El comandante clavó la vista en Coffey.
—Bien, sea lo que sea, contamos con munición suficiente para convertir en fosfatina a una manada de leones.
—La necesitarán. Localice a esa cosa y elimínela.
Pendergast y Margo contemplaron el estrecho túnel de servicio que se adentraba en el subsótano. El agente trazó un círculo luminoso sobre el agua negra y aceitosa que fluía por debajo de ellos.
—Cada vez es más profunda —comentó. Se volvió hacia Margo—. ¿Está segura de que el monstruo puede subir por este pozo?
—Casi segura. Es muy ágil.
Pendergast retrocedió y de nuevo trató de localizar a D'Agosta por radio.
—Algo ha ocurrido —dijo—. Hace quince minutos que el teniente no se pone en contacto conmigo; desde que se toparon con esa puerta cerrada. —Miró de nuevo hacia el pozo que descendía hacia el subsótano—. ¿Cómo piensa dejar un rastro de olor con toda esta agua?
—Calcula que pasaron por aquí hace un rato, ¿verdad? —preguntó Margo.
Pendergast asintió.
—La última vez que hablé con él, D'Agosta me informó de que se hallaban entre la primera y la segunda bifurcación. Si no han vuelto sobre sus pasos, deben de encontrarse bastante lejos.
—En mi opinión —dijo Margo—, si tiramos algunas fibras al agua, la corriente las arrastrará hasta el monstruo.
—Suponiendo que la bestia sea lo bastante inteligente para comprender que las fibras llegaron flotando. De lo contrario, las seguirá corriente abajo.
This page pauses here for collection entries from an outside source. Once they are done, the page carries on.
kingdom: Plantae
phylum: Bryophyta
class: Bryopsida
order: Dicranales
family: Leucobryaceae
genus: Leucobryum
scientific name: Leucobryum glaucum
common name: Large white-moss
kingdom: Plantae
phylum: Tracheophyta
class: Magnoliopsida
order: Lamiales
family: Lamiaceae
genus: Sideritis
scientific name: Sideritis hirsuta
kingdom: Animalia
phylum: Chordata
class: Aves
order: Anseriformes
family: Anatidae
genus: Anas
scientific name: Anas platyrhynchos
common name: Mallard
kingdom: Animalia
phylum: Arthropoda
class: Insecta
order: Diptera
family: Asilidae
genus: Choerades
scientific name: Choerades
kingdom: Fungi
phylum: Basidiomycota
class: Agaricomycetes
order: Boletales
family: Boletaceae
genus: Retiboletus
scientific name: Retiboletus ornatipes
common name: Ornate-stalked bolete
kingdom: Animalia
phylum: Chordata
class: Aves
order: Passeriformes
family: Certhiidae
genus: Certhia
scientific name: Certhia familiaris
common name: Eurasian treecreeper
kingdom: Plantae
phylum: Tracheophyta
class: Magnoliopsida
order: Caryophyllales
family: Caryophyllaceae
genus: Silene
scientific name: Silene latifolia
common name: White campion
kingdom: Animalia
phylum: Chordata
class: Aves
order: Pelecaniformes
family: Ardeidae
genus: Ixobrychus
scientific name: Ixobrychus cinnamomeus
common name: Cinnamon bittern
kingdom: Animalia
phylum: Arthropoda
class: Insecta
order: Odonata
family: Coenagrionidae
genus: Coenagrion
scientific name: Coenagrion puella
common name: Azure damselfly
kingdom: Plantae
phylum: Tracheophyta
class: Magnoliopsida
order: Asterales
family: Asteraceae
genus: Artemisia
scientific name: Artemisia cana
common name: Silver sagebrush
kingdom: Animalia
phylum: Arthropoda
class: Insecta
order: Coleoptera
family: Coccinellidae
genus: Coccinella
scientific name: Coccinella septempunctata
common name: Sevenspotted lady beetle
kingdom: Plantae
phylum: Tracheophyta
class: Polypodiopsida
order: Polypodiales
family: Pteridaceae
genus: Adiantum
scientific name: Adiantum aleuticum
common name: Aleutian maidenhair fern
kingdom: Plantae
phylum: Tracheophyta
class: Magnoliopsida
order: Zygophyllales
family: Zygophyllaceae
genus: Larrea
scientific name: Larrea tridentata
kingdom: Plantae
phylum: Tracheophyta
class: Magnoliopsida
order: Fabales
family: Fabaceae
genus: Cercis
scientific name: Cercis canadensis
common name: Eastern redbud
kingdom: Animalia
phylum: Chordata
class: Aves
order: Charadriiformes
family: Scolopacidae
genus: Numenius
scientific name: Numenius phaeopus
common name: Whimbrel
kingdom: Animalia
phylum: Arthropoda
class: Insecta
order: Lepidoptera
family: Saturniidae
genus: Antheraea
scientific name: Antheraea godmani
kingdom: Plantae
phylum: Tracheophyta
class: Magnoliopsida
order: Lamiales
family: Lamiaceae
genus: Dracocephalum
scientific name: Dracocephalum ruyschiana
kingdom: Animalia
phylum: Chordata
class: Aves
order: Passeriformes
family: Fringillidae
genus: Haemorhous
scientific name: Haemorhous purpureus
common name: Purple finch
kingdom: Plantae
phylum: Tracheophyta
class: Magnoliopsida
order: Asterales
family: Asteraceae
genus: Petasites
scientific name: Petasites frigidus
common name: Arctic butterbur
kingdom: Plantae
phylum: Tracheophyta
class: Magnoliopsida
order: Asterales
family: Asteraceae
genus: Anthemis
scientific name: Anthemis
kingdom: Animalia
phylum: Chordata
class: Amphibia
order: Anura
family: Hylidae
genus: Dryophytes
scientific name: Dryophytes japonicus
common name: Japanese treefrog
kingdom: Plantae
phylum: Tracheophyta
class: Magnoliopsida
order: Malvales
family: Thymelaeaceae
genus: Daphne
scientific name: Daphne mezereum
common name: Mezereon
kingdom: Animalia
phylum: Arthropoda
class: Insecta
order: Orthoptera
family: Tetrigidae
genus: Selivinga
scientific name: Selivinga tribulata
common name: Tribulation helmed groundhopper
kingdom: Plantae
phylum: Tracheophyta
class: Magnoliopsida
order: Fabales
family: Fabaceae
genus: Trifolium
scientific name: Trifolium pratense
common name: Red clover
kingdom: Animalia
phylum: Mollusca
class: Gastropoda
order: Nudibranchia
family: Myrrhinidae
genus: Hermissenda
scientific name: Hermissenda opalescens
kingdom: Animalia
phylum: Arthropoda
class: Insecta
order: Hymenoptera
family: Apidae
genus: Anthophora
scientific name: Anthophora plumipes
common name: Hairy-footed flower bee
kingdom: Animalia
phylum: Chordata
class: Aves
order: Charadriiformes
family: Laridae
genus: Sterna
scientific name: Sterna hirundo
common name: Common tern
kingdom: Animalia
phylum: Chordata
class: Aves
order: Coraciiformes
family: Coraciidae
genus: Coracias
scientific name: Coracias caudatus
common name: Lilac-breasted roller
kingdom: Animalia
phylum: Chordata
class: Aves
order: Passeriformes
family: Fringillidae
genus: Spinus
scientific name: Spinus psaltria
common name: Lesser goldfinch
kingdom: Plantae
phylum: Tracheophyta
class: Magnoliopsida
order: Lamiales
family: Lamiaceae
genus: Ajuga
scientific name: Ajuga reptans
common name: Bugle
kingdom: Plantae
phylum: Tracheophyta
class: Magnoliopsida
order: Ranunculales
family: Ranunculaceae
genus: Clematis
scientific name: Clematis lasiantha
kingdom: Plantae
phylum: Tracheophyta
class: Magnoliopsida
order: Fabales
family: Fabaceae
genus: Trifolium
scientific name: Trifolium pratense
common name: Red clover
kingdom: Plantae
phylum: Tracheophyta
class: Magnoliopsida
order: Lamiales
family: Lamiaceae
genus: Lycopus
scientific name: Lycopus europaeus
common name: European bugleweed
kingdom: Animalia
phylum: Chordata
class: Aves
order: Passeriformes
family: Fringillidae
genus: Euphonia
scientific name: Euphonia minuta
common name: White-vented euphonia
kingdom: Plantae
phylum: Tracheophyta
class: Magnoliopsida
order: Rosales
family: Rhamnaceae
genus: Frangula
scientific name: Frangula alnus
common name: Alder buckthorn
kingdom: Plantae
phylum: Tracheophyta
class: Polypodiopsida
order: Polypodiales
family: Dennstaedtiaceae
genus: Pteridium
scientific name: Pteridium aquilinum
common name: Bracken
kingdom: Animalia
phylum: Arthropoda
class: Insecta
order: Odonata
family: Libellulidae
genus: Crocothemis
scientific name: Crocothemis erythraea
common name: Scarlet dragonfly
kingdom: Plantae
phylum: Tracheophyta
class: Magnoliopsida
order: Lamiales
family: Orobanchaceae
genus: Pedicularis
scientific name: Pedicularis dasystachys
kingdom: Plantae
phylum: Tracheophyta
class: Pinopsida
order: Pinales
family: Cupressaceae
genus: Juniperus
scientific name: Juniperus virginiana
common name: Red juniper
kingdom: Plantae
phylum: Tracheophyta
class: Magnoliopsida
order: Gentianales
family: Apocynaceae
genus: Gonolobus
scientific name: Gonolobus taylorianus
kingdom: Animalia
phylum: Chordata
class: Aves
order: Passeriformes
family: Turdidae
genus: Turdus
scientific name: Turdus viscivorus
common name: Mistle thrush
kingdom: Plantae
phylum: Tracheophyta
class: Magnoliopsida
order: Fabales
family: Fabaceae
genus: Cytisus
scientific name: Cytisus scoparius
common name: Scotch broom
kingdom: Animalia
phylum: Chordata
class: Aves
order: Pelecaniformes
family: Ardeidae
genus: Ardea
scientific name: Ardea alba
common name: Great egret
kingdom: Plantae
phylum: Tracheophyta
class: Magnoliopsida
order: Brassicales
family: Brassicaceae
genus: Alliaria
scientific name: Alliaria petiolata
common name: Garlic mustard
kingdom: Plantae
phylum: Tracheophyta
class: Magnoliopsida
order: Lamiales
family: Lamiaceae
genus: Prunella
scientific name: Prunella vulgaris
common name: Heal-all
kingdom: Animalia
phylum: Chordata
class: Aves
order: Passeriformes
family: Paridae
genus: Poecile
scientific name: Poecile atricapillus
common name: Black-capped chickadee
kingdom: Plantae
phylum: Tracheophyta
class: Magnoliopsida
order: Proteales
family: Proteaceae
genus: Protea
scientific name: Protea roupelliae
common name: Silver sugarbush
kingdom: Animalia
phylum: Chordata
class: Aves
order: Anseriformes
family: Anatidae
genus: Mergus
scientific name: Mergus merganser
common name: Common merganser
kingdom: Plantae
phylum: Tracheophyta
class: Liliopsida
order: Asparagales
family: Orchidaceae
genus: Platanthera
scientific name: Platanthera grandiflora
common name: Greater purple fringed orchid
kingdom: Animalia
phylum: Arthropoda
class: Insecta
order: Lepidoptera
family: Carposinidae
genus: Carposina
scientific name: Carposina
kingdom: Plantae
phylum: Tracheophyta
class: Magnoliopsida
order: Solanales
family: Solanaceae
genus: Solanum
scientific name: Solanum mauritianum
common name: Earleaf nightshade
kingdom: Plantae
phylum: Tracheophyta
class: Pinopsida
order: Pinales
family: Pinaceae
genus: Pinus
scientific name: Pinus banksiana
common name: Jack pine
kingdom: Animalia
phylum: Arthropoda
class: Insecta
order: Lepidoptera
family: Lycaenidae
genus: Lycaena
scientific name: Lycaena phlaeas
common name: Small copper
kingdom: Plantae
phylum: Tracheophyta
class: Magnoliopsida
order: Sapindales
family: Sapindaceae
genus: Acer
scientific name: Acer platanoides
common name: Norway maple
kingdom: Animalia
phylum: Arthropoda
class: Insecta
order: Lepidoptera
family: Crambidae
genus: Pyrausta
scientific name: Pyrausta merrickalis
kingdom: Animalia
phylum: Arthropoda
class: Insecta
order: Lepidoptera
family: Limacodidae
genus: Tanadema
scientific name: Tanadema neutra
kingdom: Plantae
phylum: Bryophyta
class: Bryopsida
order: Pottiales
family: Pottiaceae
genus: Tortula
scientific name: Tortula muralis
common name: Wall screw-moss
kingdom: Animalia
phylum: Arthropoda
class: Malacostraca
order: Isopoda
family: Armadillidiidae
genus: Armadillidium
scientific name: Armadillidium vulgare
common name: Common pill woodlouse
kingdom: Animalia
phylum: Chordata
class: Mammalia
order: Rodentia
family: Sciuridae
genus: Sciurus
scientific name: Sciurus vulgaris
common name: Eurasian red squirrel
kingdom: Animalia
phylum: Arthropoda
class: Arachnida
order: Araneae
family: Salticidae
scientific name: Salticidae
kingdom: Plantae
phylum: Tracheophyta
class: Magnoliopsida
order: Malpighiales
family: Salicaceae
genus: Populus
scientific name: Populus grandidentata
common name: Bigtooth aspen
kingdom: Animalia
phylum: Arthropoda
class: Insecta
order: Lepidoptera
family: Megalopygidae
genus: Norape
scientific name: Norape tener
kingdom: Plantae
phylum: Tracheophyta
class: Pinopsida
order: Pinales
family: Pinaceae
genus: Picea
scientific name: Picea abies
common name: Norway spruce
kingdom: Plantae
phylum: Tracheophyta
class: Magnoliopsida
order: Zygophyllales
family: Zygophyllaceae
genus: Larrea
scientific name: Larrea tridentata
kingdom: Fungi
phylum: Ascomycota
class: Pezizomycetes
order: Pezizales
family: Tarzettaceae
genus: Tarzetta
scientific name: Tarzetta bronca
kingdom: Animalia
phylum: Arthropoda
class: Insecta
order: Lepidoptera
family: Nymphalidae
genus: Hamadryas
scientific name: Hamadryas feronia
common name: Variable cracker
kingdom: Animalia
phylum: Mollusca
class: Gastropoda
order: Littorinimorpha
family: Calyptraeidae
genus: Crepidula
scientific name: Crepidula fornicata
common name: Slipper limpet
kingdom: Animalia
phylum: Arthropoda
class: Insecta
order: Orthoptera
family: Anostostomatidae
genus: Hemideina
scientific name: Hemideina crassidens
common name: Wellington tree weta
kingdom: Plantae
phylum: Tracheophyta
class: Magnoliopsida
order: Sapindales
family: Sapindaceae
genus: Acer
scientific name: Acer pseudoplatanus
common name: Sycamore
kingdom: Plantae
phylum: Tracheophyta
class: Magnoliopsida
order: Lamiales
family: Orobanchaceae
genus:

—Creo que es lo bastante lista —dijo Frock—. No debe pensar en ese ser como en un animal. Es posible que sea casi tan inteligente como un ser humano.
Pendergast utilizó el pañuelo para sacar algunas fibras del fardo y diseminarlas a lo largo de la base del túnel. Arrojó otro puñado al agua.
—No muchas —advirtió Frock.
Pendergast miró a Margo.
—Esparciremos unas cuantas más para establecer un buen rastro corriente arriba, arrastraremos el fardo hasta la zona de seguridad y esperaremos. La trampa estará tendida.
Después de esparcir unas fibras más, aseguró el hato.
—Con la rapidez con que fluye el agua —dijo—, llegará a la bestia en unos minutos. ¿Cuánto cree que tardará en reaccionar?
—Si los datos del programa de extrapolación son correctos —respondió Frock—, la criatura puede avanzar a una gran velocidad; quizá a cuarenta y cinco kilómetros por hora o más, sobre todo en caso de necesidad. Y su necesidad de las fibras parece abrumadora. No podrá desplazarse tan deprisa por estos corredores. Además, quizá el olor residual que dejamos sea difícil de rastrear, aunque dudo de que el agua represente un gran problema. La zona de seguridad está cerca.